• **TASK REQUIREMENTS**
The answer must consist of each line below that contains the word "Updates", copied in full.

%%

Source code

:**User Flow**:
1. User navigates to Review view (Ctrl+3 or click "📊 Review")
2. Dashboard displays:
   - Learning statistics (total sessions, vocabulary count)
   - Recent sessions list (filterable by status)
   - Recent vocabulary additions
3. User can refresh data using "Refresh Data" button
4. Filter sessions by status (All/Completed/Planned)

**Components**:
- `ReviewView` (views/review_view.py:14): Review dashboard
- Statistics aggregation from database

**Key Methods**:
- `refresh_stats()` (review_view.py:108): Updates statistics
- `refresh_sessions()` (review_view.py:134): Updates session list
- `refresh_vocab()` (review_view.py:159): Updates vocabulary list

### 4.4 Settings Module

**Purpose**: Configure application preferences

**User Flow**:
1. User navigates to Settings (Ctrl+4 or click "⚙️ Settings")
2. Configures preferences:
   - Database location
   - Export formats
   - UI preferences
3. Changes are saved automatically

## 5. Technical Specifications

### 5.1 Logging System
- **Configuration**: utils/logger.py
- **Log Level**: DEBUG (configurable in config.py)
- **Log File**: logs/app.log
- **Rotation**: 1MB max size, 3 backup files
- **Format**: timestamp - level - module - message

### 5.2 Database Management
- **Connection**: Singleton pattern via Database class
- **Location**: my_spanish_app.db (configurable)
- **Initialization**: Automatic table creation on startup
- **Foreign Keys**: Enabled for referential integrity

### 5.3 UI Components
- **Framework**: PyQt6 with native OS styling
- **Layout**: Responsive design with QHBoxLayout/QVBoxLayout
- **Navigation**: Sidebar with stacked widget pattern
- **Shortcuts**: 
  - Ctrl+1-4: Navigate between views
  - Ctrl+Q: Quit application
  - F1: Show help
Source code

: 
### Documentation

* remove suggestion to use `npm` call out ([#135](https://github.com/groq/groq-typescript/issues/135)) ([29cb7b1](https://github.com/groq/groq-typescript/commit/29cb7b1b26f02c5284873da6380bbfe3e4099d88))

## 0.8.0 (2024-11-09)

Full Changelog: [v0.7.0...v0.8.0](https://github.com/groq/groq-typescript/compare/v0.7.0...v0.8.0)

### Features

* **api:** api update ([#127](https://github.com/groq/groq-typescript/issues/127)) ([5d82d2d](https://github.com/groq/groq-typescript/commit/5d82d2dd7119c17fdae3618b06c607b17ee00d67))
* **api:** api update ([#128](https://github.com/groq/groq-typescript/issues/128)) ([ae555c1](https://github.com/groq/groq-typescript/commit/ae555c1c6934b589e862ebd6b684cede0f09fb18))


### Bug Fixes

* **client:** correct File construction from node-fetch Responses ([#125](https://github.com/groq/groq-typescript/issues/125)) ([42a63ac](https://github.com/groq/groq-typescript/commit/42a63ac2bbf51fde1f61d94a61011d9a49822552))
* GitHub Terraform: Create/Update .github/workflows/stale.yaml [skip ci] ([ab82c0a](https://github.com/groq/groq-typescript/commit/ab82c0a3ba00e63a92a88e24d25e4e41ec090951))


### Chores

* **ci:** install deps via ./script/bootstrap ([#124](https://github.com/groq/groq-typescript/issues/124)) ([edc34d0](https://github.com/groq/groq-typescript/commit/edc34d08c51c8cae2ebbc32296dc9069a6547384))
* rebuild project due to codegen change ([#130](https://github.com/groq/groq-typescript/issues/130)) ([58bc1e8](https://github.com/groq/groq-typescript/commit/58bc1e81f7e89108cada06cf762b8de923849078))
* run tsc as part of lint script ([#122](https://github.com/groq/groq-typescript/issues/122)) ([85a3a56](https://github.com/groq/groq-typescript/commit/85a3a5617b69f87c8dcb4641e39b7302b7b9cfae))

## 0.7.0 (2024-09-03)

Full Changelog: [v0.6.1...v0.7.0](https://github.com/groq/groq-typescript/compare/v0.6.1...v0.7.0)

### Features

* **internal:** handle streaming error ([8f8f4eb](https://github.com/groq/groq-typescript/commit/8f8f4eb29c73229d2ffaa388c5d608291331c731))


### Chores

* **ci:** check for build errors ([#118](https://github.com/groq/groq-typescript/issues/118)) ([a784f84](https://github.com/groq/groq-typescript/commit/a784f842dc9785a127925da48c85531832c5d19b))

%%

• **EXERCISE SOLUTION**
- `refresh_stats()` (review_view.py:108): Updates statistics
- `refresh_sessions()` (review_view.py:134): Updates session list
- `refresh_vocab()` (review_view.py:159): Updates vocabulary list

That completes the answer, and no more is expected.